Rewrite the items below with "Routine rounds" changed to "Scheduled checks" and every other word left as it is. Leave the pictures out of your answer.

Segment Start: Information

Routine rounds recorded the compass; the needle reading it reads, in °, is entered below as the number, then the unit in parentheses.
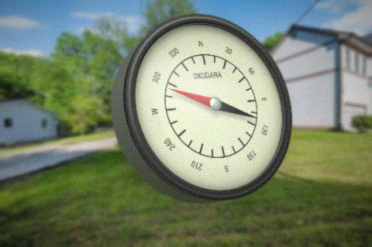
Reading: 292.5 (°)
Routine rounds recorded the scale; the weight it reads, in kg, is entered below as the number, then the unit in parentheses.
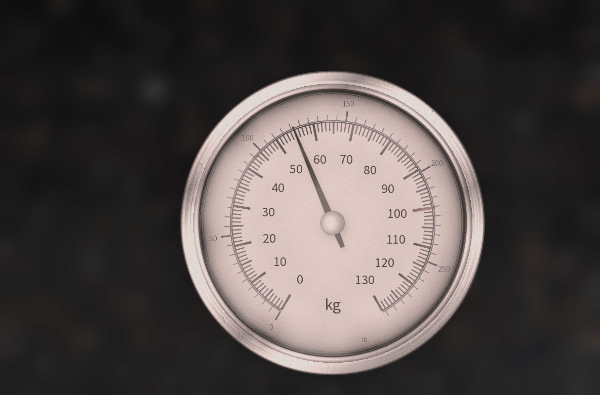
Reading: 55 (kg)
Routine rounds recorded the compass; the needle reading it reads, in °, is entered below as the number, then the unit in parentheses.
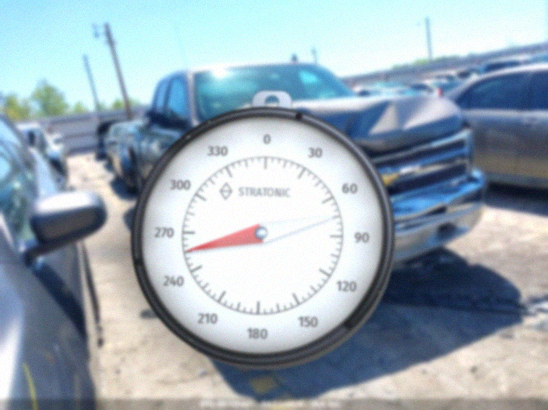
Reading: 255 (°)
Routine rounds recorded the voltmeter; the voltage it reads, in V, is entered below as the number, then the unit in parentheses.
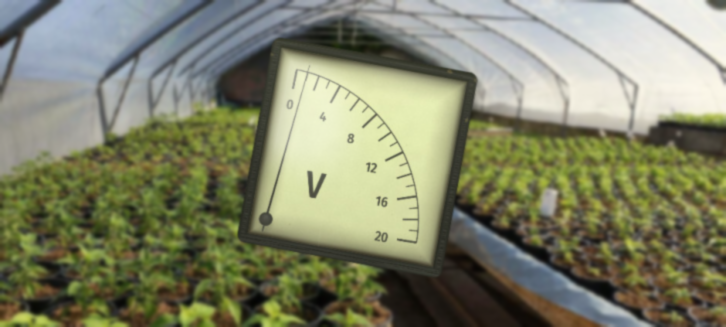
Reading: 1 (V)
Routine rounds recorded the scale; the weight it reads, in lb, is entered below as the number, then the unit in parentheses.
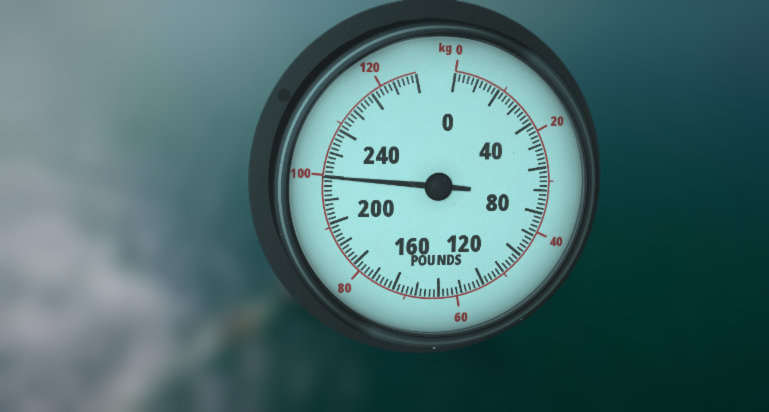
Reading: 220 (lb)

Segment End: Information

• Answer to the exercise
Scheduled checks recorded the compass; the needle reading it reads, in °, is entered below as the number, then the unit in parentheses.
Reading: 292.5 (°)
Scheduled checks recorded the scale; the weight it reads, in kg, is entered below as the number, then the unit in parentheses.
Reading: 55 (kg)
Scheduled checks recorded the compass; the needle reading it reads, in °, is entered below as the number, then the unit in parentheses.
Reading: 255 (°)
Scheduled checks recorded the voltmeter; the voltage it reads, in V, is entered below as the number, then the unit in parentheses.
Reading: 1 (V)
Scheduled checks recorded the scale; the weight it reads, in lb, is entered below as the number, then the unit in parentheses.
Reading: 220 (lb)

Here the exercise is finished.